***** RECORDS PROVIDED
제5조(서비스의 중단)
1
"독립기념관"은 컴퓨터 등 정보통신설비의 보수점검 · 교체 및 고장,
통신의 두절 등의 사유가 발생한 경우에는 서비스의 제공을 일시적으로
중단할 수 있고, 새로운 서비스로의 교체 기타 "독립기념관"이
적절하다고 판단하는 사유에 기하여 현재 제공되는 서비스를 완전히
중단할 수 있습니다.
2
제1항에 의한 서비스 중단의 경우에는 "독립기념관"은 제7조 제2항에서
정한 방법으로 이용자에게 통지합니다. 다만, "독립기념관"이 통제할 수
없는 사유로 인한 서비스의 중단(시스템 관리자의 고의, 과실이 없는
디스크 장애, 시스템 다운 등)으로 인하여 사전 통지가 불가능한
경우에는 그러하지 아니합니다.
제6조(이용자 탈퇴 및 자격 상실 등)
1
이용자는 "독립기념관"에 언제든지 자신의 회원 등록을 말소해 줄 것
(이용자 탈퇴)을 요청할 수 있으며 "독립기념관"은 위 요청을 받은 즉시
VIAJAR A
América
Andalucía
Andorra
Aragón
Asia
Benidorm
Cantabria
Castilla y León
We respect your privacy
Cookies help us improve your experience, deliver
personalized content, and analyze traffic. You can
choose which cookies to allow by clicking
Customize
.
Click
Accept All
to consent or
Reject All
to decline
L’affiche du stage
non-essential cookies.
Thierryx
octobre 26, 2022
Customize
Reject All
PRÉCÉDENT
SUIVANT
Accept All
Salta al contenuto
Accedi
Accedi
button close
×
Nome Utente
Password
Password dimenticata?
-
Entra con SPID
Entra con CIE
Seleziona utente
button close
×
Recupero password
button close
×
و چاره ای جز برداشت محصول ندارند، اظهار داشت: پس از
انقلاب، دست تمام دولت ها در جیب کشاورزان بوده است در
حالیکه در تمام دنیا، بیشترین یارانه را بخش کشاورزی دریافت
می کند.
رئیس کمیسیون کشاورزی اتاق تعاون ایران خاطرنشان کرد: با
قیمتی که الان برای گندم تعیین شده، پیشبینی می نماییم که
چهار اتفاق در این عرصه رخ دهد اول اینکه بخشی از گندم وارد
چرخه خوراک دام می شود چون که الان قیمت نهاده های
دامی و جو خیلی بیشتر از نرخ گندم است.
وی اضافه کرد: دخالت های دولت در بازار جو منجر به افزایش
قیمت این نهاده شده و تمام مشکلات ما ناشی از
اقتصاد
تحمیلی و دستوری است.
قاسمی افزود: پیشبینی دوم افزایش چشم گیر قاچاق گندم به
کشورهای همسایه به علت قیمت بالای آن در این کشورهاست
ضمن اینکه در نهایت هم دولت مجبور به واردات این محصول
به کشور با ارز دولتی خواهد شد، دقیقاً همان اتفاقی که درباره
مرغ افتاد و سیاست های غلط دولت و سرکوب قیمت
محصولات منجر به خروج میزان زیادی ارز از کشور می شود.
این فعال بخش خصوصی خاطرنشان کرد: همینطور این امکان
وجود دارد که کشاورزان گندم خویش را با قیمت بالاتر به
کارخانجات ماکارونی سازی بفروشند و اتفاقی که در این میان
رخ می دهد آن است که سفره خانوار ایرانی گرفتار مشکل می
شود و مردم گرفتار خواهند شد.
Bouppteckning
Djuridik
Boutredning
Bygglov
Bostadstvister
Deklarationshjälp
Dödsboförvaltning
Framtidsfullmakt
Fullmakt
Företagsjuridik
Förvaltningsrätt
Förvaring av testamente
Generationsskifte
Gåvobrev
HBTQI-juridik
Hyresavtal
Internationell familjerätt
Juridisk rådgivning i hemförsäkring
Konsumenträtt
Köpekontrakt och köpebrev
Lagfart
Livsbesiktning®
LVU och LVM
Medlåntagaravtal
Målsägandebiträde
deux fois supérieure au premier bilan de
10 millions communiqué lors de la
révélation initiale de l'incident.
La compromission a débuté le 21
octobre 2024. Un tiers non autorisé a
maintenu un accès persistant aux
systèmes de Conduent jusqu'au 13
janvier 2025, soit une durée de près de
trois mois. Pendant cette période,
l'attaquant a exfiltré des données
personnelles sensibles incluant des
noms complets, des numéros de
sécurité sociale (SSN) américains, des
**********
• [WHAT YOU SHOULD DO]: Update the material from its first line through the line containing "Cookies help us" by replacing "Asia" with "África". Keep everything else in those lines unchanged.

• [RESULT FOR THIS EXERCISE]:
제5조(서비스의 중단)
1
"독립기념관"은 컴퓨터 등 정보통신설비의 보수점검 · 교체 및 고장,
통신의 두절 등의 사유가 발생한 경우에는 서비스의 제공을 일시적으로
중단할 수 있고, 새로운 서비스로의 교체 기타 "독립기념관"이
적절하다고 판단하는 사유에 기하여 현재 제공되는 서비스를 완전히
중단할 수 있습니다.
2
제1항에 의한 서비스 중단의 경우에는 "독립기념관"은 제7조 제2항에서
정한 방법으로 이용자에게 통지합니다. 다만, "독립기념관"이 통제할 수
없는 사유로 인한 서비스의 중단(시스템 관리자의 고의, 과실이 없는
디스크 장애, 시스템 다운 등)으로 인하여 사전 통지가 불가능한
경우에는 그러하지 아니합니다.
제6조(이용자 탈퇴 및 자격 상실 등)
1
이용자는 "독립기념관"에 언제든지 자신의 회원 등록을 말소해 줄 것
(이용자 탈퇴)을 요청할 수 있으며 "독립기념관"은 위 요청을 받은 즉시
VIAJAR A
América
Andalucía
Andorra
Aragón
África
Benidorm
Cantabria
Castilla y León
We respect your privacy
Cookies help us improve your experience, deliver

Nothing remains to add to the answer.